Hari-hari ini, media massa ramai memberitakan kasus penyakit yang diderita Azka, bocah berusia 4 tahun yang dirawat di Bogor, serta Shafa, bocah seusia Azka, yang dirawat di sebuah rumah sakit di Jakarta. Keduanya menderita sindrom Guillain-Barre sehingga lumpuh, termasuk otot pernapasannya.
Tak kurang Menteri Kesehatan Endang Rahayu Sedyaningsih pun tergerak untuk mengunjungi mereka.
Sindrom Guillain-Barre (Guillain-Barre Syndrome/GBS), menurut dokter ahli saraf Merdias Almatsier, adalah gangguan autoimun. Yakni, kekebalan tubuh menyerang tubuh sendiri, dalam hal ini menyerang sistem saraf tepi, sehingga menyebabkan kelemahan otot, bahkan kelumpuhan.

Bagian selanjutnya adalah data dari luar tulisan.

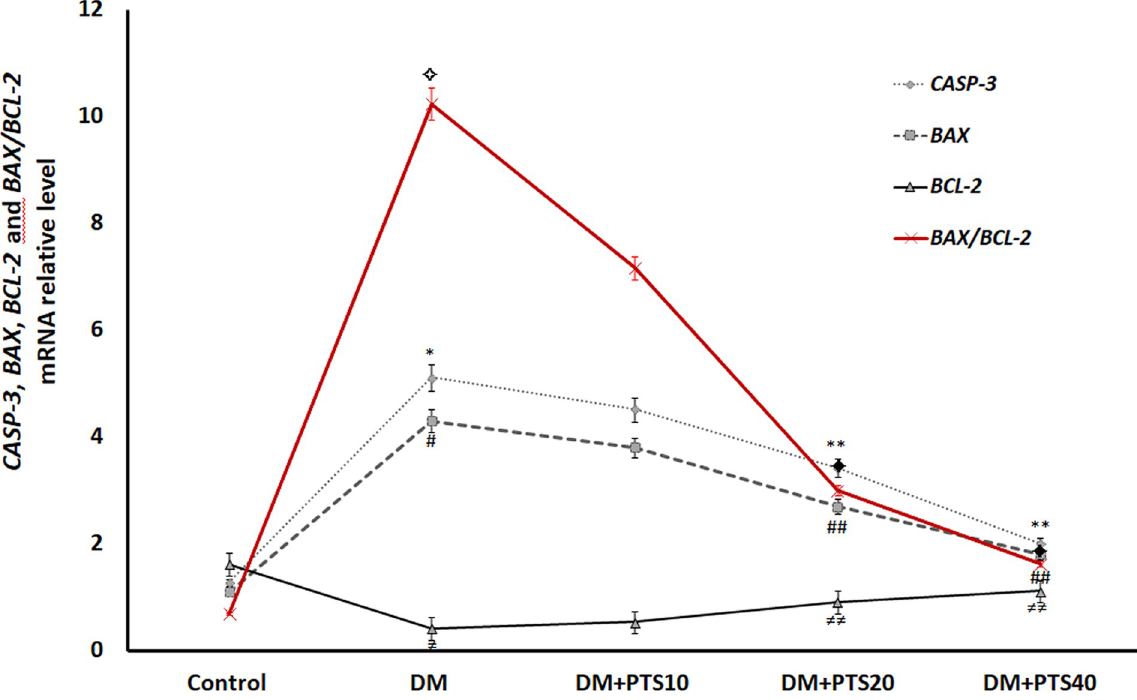
Fig 5. Effect of PTS on CASP-3 , BAX , BCL-2 and BAX/BCL-2 gene expressions in the rat groups after STZ-application to end of the experimental period. � , ✧ , #, 6¼ , significantly different from Control and treatment rat groups (P < 0.001 for all); �� , ✦ , ##, 6¼6¼ significantly different from DM+PTS10 (P < 0.05 for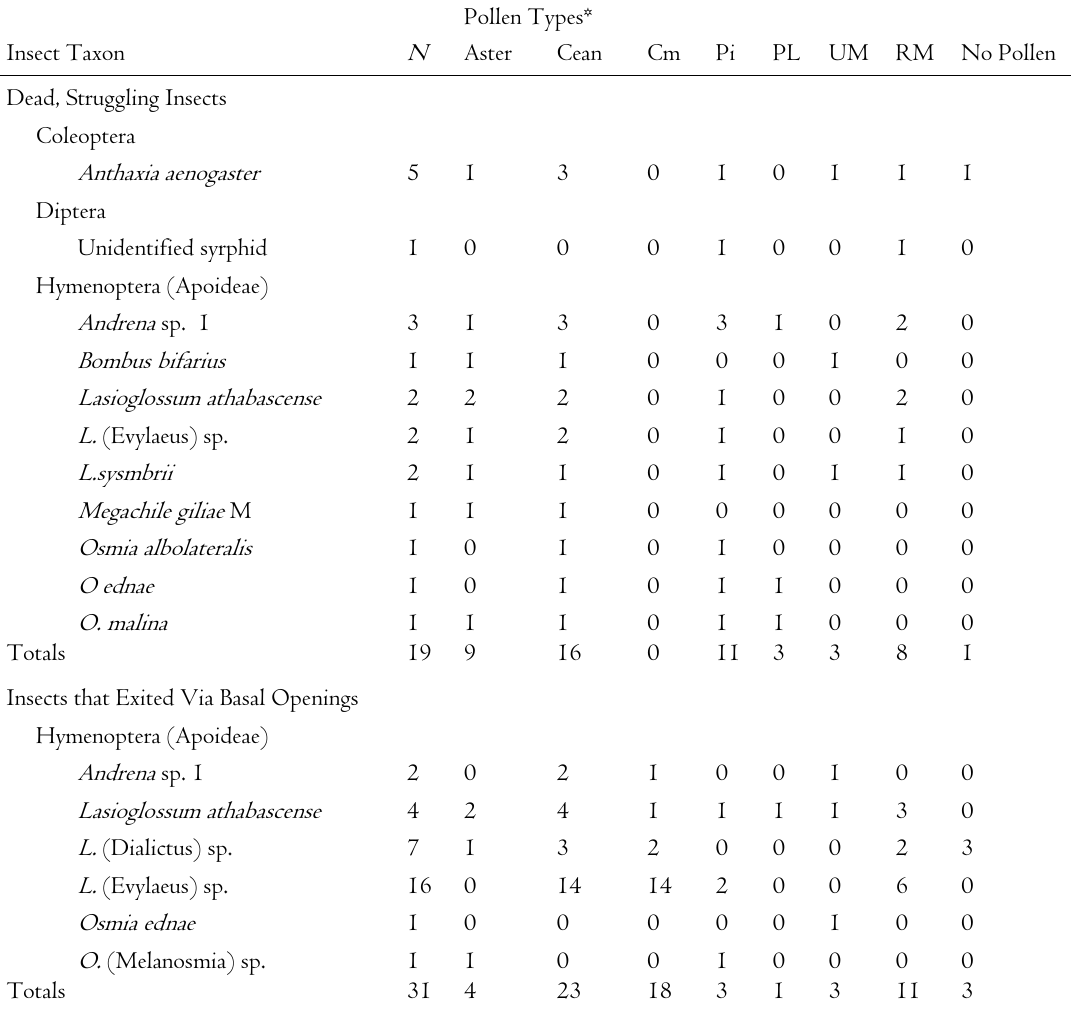
Table 5. Pollen load analyses of insects collected at the ECCO site combining dead-struggling specimens with specimens that exited through the basal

Gangguan ini bisa menyerang perempuan dan laki-laki di segala usia. Akan tetapi, umumnya mereka yang berusia 30-50 tahun. Situs Mayoclinic menyebutkan, GBS diderita 1-2 orang per 100.000. Sebagai gambaran, Merdias menyatakan bahwa berdasarkan data Rumah Sakit Cipto Mangunkusumo, Jakarta, ada 46 kasus GBS pada pasien dewasa di tahun 2010. Itu belum terhitung pasien anak-anak serta pasien yang dirawat di rumah sakit lain.
Pemicu GBS belum diketahui secara pasti. Menurut Merdias, bisa karena virus ataupun nonvirus. Dalam MedlinePlus, situs milik Lembaga Kesehatan Nasional Amerika Serikat, dinyatakan, GBS biasanya terjadi setelah ada infeksi, misalnya flu, radang paru, atau infeksi perut. Bisa juga disebabkan virus Epstein-Barr, infeksi Campylobacter, yaitu bakteri yang terdapat pada produk unggas yang dimasak kurang matang. GBS juga bisa terjadi bersama AIDS, herpes simpleks, mononukleosis, lupus, penyakit Hodgkin, serta bisa terjadi seusai operasi.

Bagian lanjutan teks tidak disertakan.